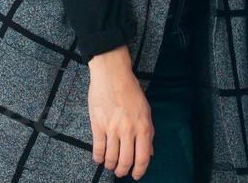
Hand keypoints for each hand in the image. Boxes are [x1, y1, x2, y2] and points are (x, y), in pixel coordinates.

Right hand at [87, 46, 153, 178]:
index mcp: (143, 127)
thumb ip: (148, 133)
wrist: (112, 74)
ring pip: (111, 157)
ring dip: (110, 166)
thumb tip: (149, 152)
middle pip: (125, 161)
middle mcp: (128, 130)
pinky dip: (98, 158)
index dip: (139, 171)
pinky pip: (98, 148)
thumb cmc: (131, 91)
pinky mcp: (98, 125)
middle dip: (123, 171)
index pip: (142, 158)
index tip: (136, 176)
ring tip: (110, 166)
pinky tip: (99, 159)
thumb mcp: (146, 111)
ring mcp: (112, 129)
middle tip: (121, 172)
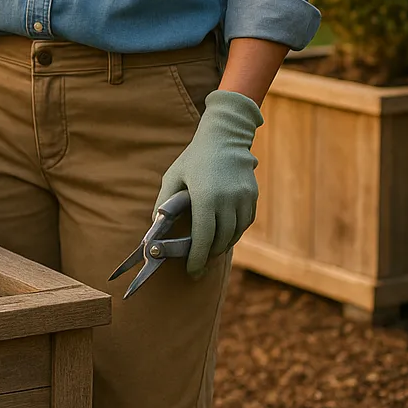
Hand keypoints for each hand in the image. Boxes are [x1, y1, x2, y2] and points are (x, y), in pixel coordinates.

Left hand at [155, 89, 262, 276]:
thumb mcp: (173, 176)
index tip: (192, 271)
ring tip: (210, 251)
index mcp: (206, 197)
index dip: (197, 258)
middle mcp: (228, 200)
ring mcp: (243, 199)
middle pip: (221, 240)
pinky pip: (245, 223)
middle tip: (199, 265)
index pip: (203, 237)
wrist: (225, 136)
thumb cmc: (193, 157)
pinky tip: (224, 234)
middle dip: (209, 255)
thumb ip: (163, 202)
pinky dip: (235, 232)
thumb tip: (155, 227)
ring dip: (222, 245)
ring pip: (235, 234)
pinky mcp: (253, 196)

> _PROBLEM DETAILS_: Should a record include a picture, omit it from your copy and return the rest unchanged.

> _TASK SOLUTION_:
Hand keypoints for each hand in the image. Boxes are [x1, y1, x2, y2] and points are (x, y), in pixel coordinates.

Right hand at [87, 46, 153, 178]:
index mcp: (143, 127)
thumb ip: (148, 133)
wrist: (112, 74)
ring pip: (111, 157)
ring dip: (110, 166)
thumb tip: (149, 152)
middle pip: (125, 161)
middle mcp: (128, 130)
pinky dip: (98, 158)
index dip: (139, 171)
pinky pip: (98, 148)
thumb cmc: (131, 91)
pinky mcp: (98, 125)
middle dip: (123, 171)
index pip: (142, 158)
index tip: (136, 176)
ring tip: (110, 166)
pinky tip: (99, 159)
thumb mcp: (146, 111)
ring mcp: (112, 129)
middle tip: (121, 172)
Hand keypoints for each hand in the image. Boxes are [x1, y1, x2, y2] and points are (x, y), in pixel coordinates.

Left hand at [155, 89, 262, 276]:
thumb mcp: (173, 176)
index tip: (192, 271)
ring tip: (210, 251)
index mcp: (206, 197)
index dip: (197, 258)
middle mcp: (228, 200)
ring mcp: (243, 199)
middle pip: (221, 240)
pinky pip: (245, 223)
middle tip: (199, 265)
index pip: (203, 237)
wrist: (225, 136)
thumb cmc: (193, 157)
pinky tip: (224, 234)
middle dip: (209, 255)
thumb ip: (163, 202)
pinky dip: (235, 232)
thumb tip: (155, 227)
ring dip: (222, 245)
ring pip: (235, 234)
pinky mcp: (253, 196)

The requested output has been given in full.